Exercise details: Only the lines that hold "tetera" should be in the answer, each copied from the data below.

Extracted records:
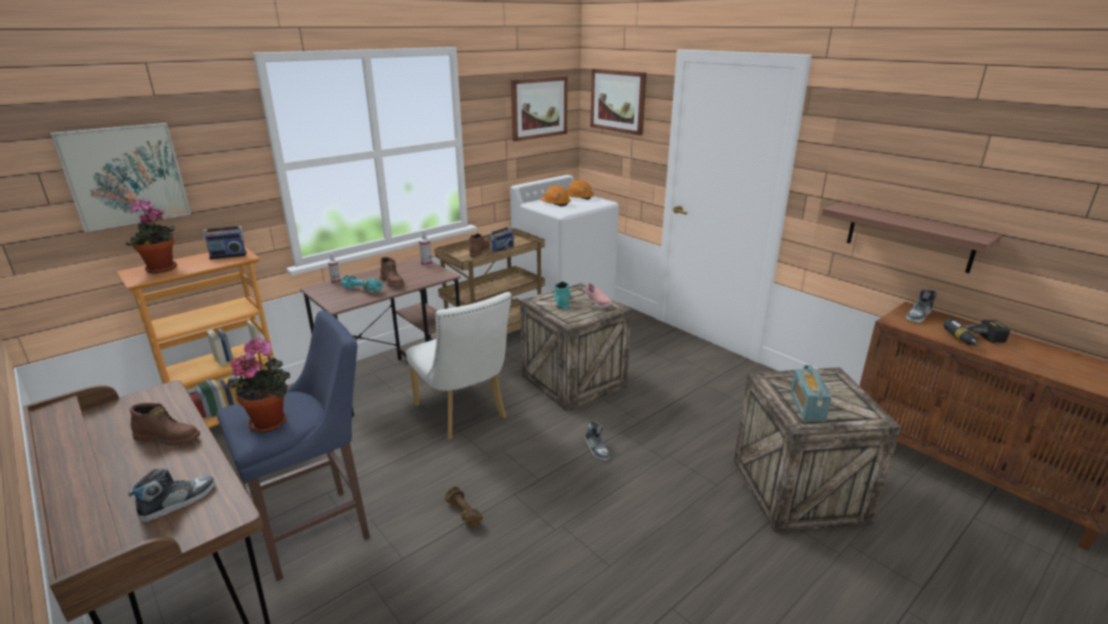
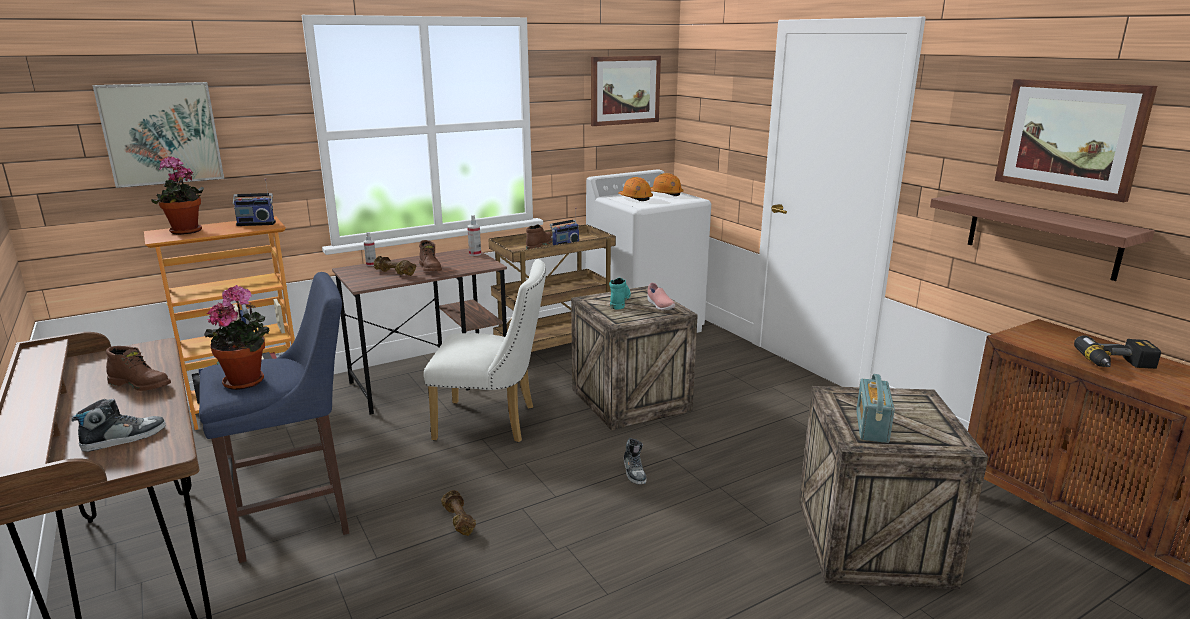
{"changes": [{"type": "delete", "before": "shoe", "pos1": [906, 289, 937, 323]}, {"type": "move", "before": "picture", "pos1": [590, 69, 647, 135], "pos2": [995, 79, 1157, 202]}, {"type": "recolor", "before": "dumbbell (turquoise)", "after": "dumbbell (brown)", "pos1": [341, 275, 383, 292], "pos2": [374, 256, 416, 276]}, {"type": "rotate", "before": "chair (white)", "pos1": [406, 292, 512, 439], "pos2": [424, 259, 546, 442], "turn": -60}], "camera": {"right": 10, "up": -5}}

---

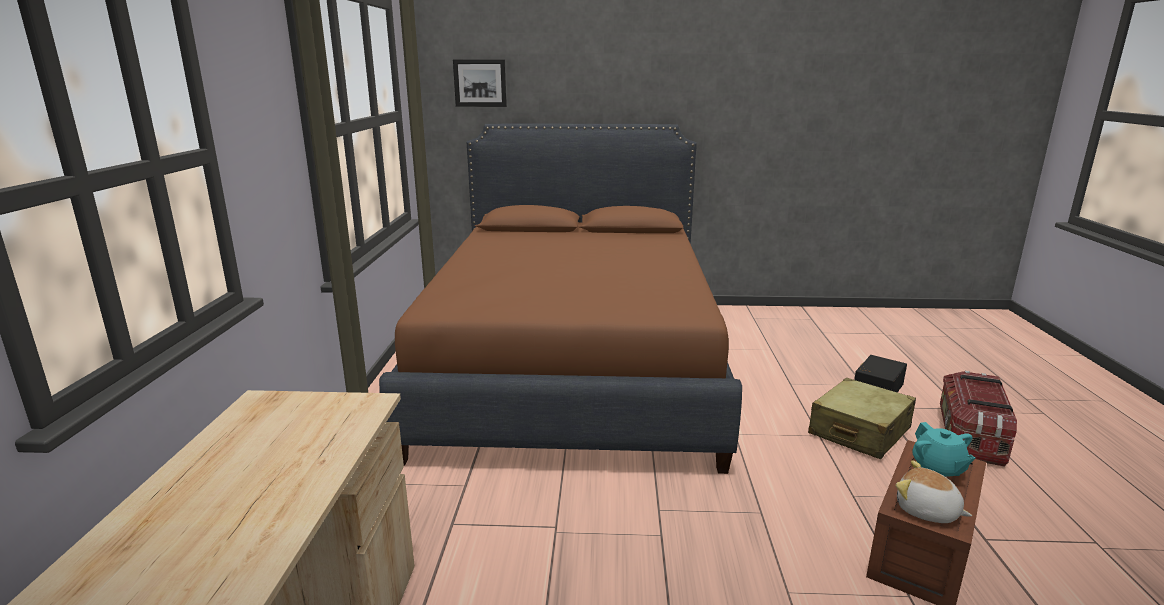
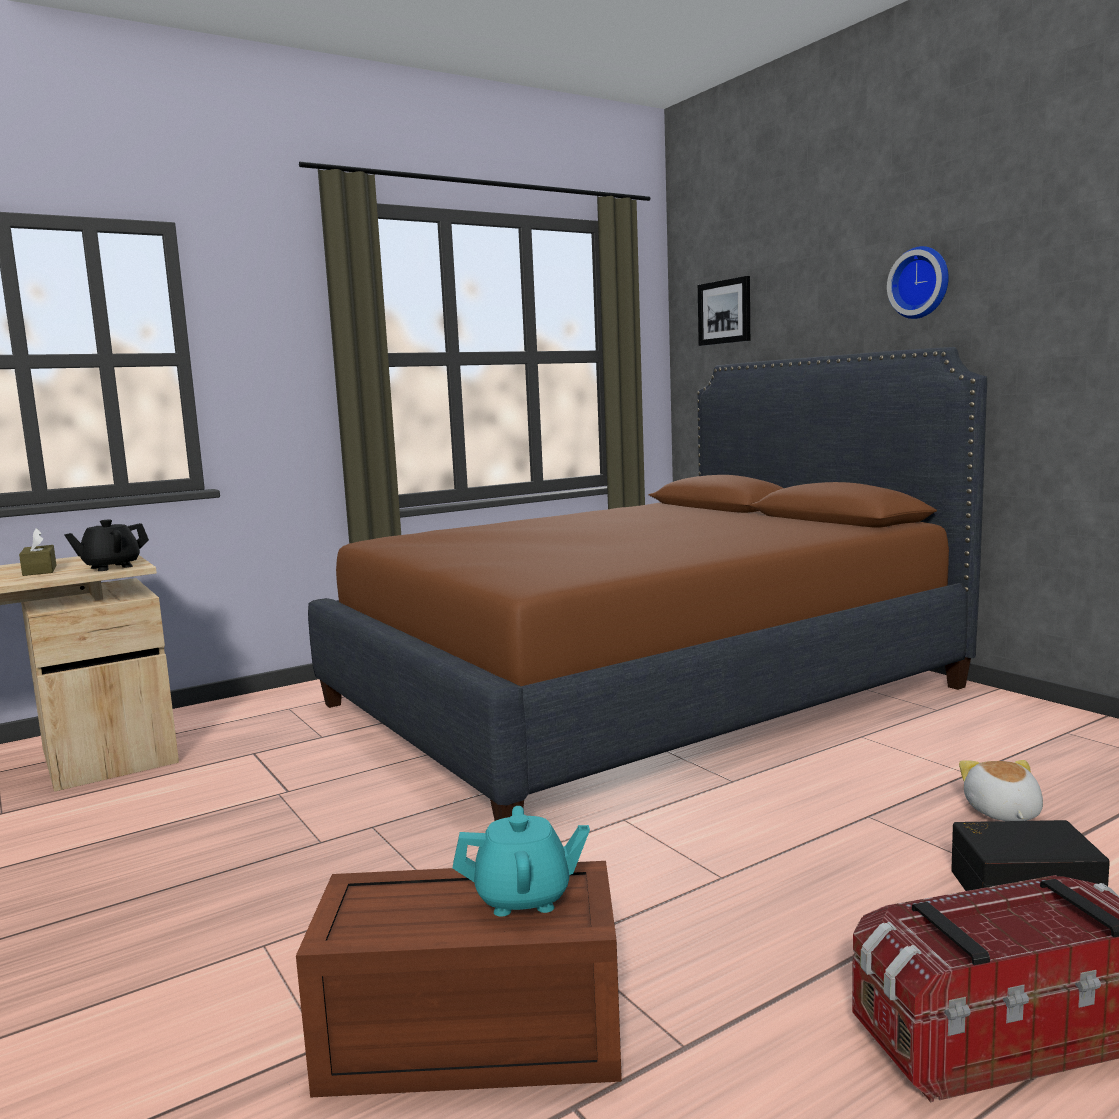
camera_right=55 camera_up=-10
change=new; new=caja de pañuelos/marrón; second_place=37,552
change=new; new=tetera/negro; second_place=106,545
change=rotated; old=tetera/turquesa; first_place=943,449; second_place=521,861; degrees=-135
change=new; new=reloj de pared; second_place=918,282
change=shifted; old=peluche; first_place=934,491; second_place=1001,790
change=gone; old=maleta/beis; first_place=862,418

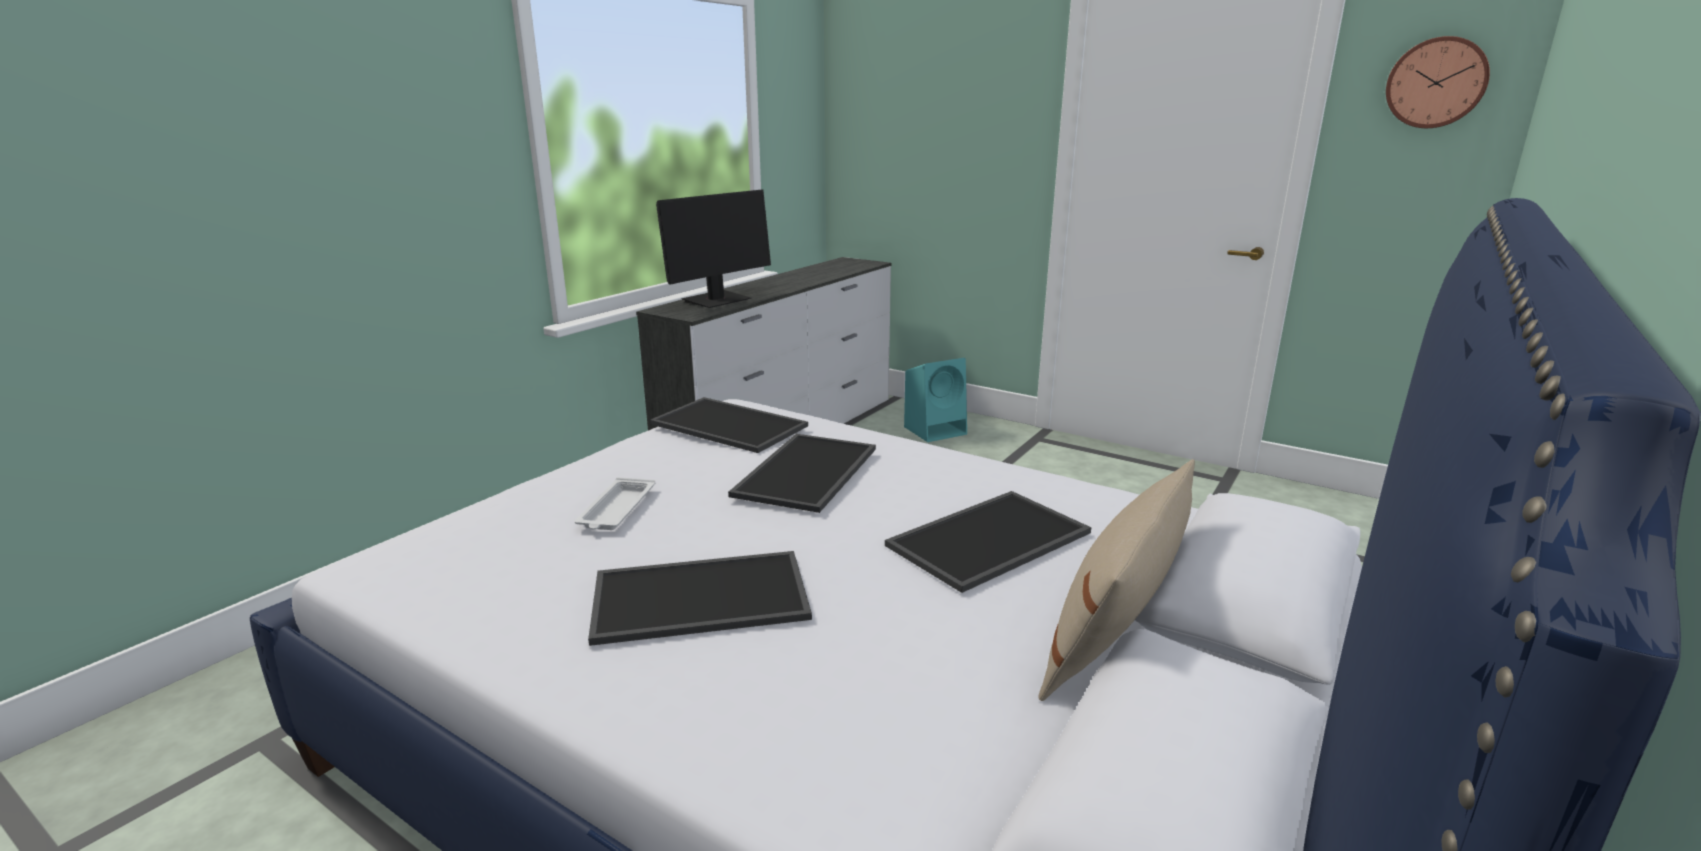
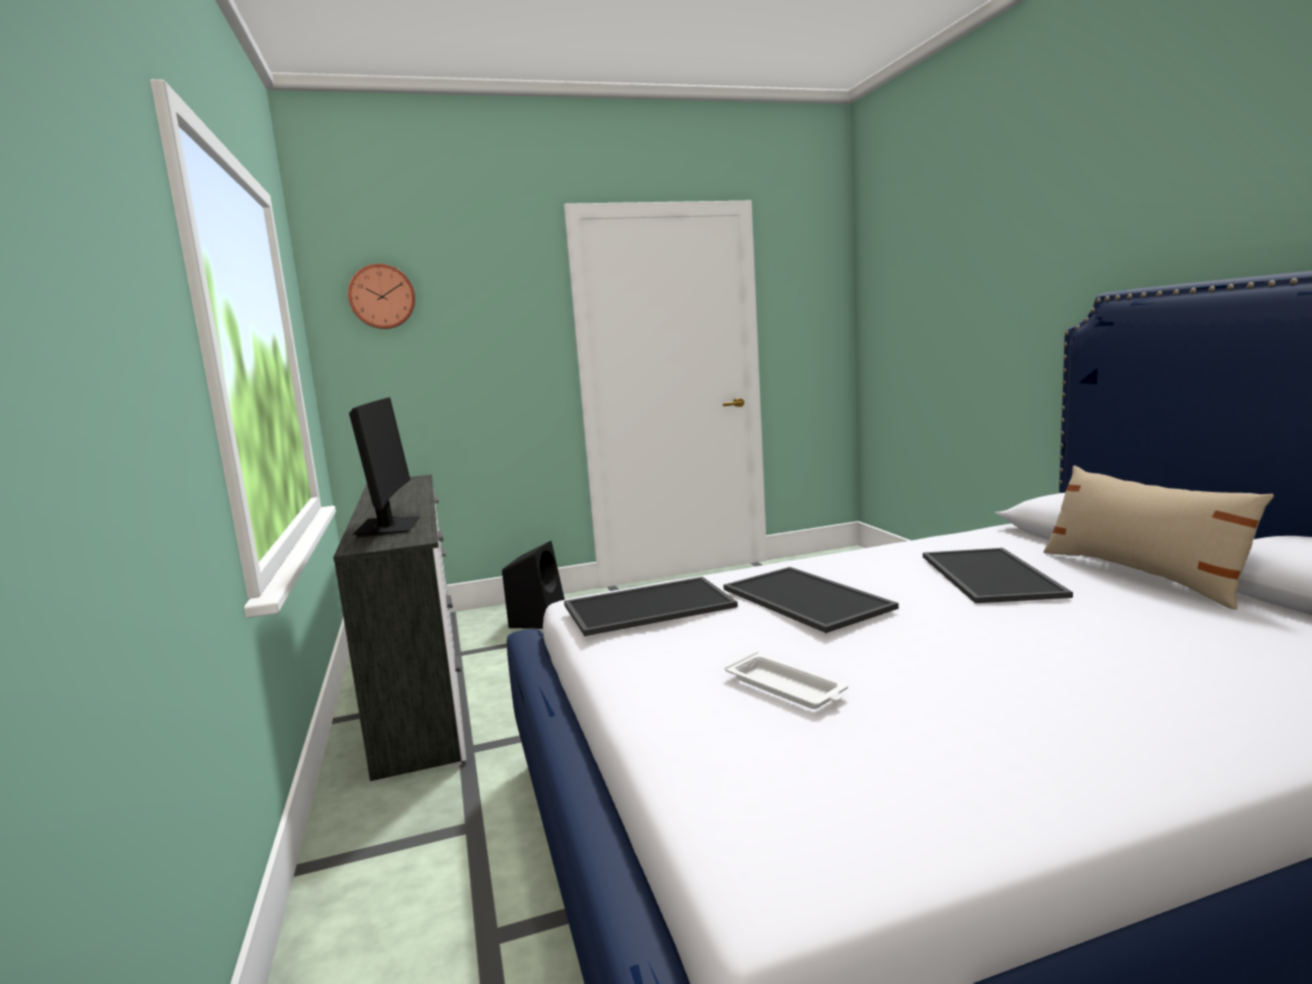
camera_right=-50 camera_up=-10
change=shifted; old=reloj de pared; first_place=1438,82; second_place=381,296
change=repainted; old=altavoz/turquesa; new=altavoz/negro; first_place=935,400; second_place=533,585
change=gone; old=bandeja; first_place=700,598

Output for this exercise:
change=new; new=tetera/negro; second_place=106,545
change=rotated; old=tetera/turquesa; first_place=943,449; second_place=521,861; degrees=-135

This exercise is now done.